Prisoners: prisoners should have the same access to healthcare, including MAiD, as those living in the community. Several prisoners have already died under MAiD in Canadian prisons. However, the report recommends compassionate release into the community so that prisoners whose death is reasonably foreseeable can die outside the Big House.
“Mature minors”. The recommendations for euthanasia for children are highly controversial. At the moment, the cut-off for eligibility is 18, but the MPs want to permit younger people to access MAiD if they are “mature minors”.
There is no defined age at which a child becomes a “mature minor”. In the Netherlands 12-year-olds can be given euthanasia. In Belgium there is no age limit as long as a child has the “requisite capacity”. Could a 9-year-old Canadian make a serene and fully informed request? The report suggested that the term be defined more carefully.
The report recommends that mature minors be allowed to access euthanasia, but only if their death is reasonably foreseeable. Should their parents be involved? Not necessarily. The report recommends that “where appropriate, the parents or guardians of a mature minor be consulted in the course of the assessment process for MAiD”. However, “the will of a minor who is found to have the requisite decision-making capacity ultimately take priority.”
So it is quite conceivable that the parents could find out that their child had asked for and been granted MAiD only after the child is dead. It would be even more tragic if she were only 9. “She was very mature for her age,” the doctors will tell the parents.
Furthermore, although the report recommends caution, it notes that some experts believe that it may not be constitutional to limit requests to children whose death is “reasonably foreseeable”.
Advance directives. The report endorses “advance requests following a diagnosis of a serious and incurable medical condition disease, or disorder leading to incapacity”. In other words, people will be able to request that they be given a lethal injection after they have lost full capacity because of dementia.

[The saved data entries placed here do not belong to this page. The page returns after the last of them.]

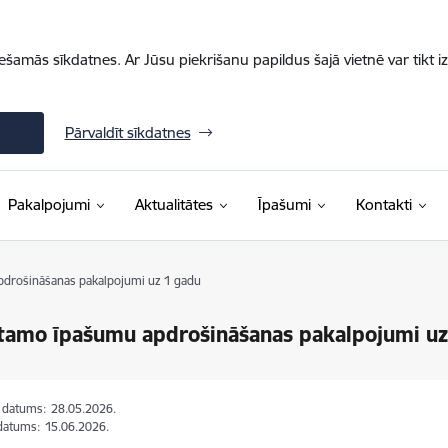
iešamās sīkdatnes. Ar Jūsu piekrišanu papildus šajā vietnē var tikt i
Pārvaldīt sīkdatnes
Pakalpojumi
Aktualitātes
Īpašumi
Kontakti
drošināšanas pakalpojumi uz 1 gadu
tamo īpašumu apdrošināšanas pakalpojumi uz
s datums:
28.05.2026.
datums:
15.06.2026.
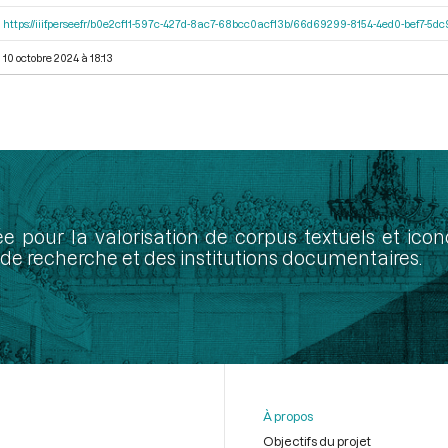
https://iiif.persee.fr/b0e2cf11-597c-427d-8ac7-68bcc0acf13b/66d69299-8154-4ed0-bef7-5
10 octobre 2024 à 18:13
ée pour la valorisation de corpus textuels et ic
de recherche et des institutions documentaires.
À propos
Objectifs du projet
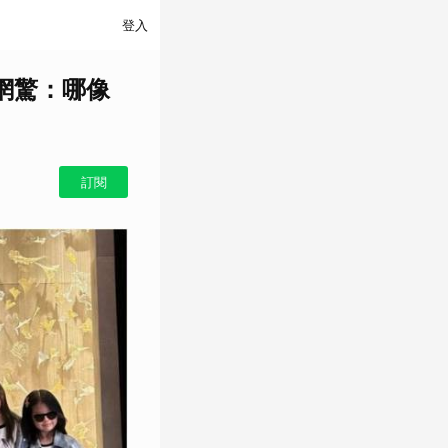
登入
網驚：哪像
訂閱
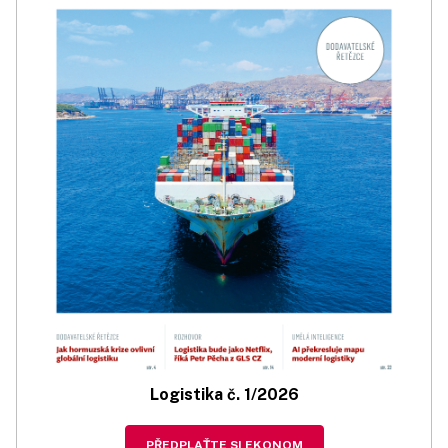
Logistika č. 1/2026
PŘEDPLAŤTE SI EKONOM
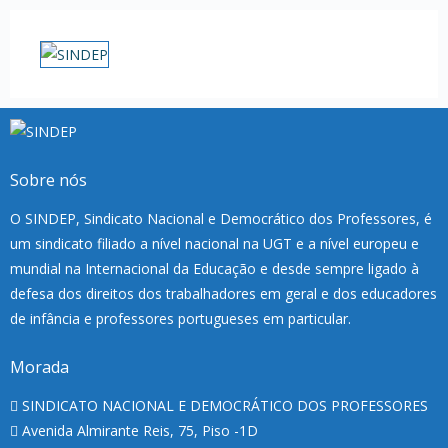
Sobre nós
O SINDEP, Sindicato Nacional e Democrático dos Professores, é
um sindicato filiado a nível nacional na UGT e a nível europeu e
mundial na Internacional da Educação e desde sempre ligado à
defesa dos direitos dos trabalhadores em geral e dos educadores
de infância e professores portugueses em particular.
Morada
SINDICATO NACIONAL E DEMOCRÁTICO DOS PROFESSORES
Avenida Almirante Reis, 75, Piso -1D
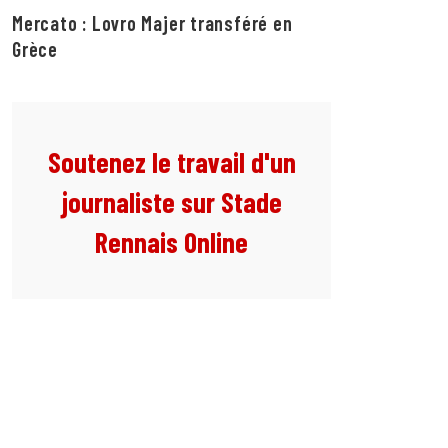
Mercato : Lovro Majer transféré en
Grèce
Soutenez le travail d'un
journaliste sur Stade
Rennais Online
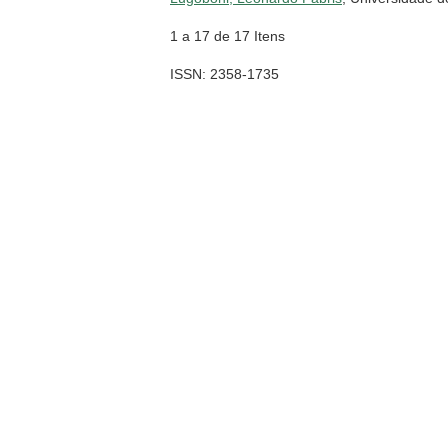
1 a 17 de 17 Itens
ISSN: 2358-1735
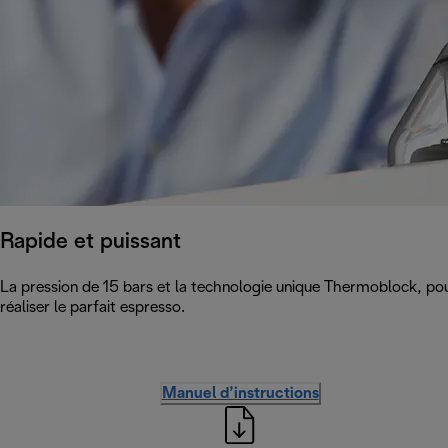
Rapide et puissant
La pression de 15 bars et la technologie unique Thermoblock, po
réaliser le parfait espresso.
Manuel d’instructions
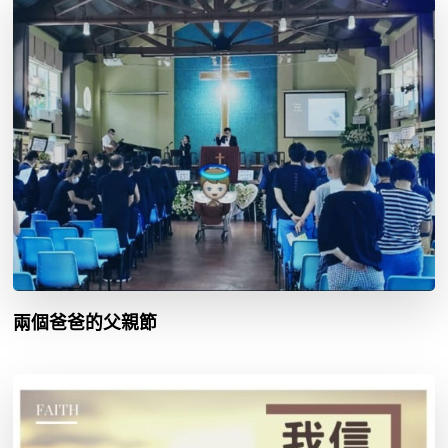
兩個爸爸的父親節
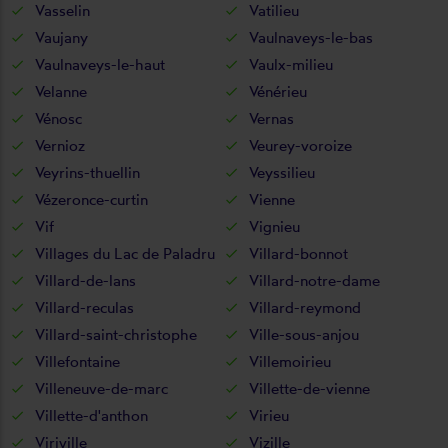
Vasselin
Vatilieu
Vaujany
Vaulnaveys-le-bas
Vaulnaveys-le-haut
Vaulx-milieu
Velanne
Vénérieu
Vénosc
Vernas
Vernioz
Veurey-voroize
Veyrins-thuellin
Veyssilieu
Vézeronce-curtin
Vienne
Vif
Vignieu
Villages du Lac de Paladru
Villard-bonnot
Villard-de-lans
Villard-notre-dame
Villard-reculas
Villard-reymond
Villard-saint-christophe
Ville-sous-anjou
Villefontaine
Villemoirieu
Villeneuve-de-marc
Villette-de-vienne
Villette-d'anthon
Virieu
Viriville
Vizille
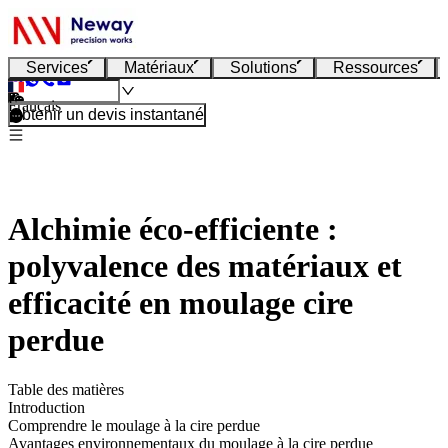
Services
Matériaux
Solutions
Ressources
Français
Obtenir un devis instantané
Alchimie éco-efficiente :
polyvalence des matériaux et
efficacité en moulage cire
perdue
Table des matières
Introduction
Comprendre le moulage à la cire perdue
Avantages environnementaux du moulage à la cire perdue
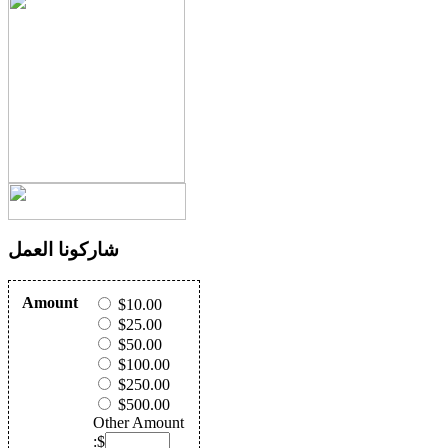
شاركونا العمل
Amount
$10.00
$25.00
$50.00
$100.00
$250.00
$500.00
Other Amount
:$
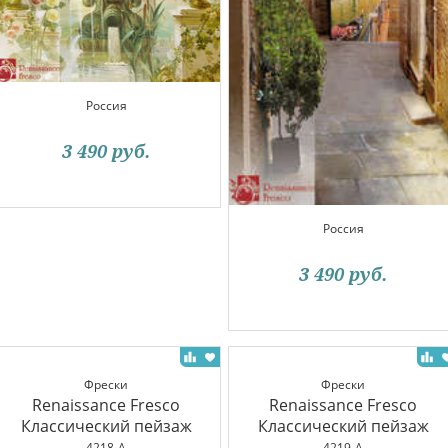
Россия
3 490
руб.
Россия
3 490
руб.
Фрески
Фрески
Renaissance Fresco
Renaissance Fresco
Классический пейзаж
Классический пейзаж
4218-A
4219-A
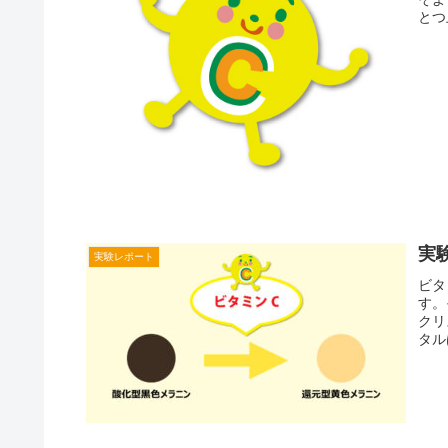
とつ
実
実験レポート
ビタ
す。
クリ
タル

The discussion in the report appears to assume that the request should be written, but, tellingly, does not specify this. So it might be possible for unscrupulous relatives to remember verbal instructions made when a person was compos mentis.
Alex Schadenberg, of the Euthanasia Prevention Coalition, commented: “The recommendations being put forth by [the committee] would give Canada the most permissive euthanasia law in the world. Given the current state of Canada, where vulnerable people continue to be pressured to euthanasia on a frequent basis, it is inappropriate for the government to consider these radical expansions to the euthanasia law. There should instead be a greater focus on how governments in Canada can help people who may be feeling that their life is not worth living.”
Canada is a paradigm of the ruthless logic of voluntary euthanasia. As soon as the principle takes hold that people have a right to die, or rather, a right to be killed, within carefully defined boundaries, the work of demolition begins. That right expands from people with a terminally ill condition, to people who are tired of life, to people who are demented, to children, and to infants. The second last step in this logic is a right to universal suicide.
And the last step? Don’t be surprised to hear “right to die” activists arguing that no right exists without a corresponding duty.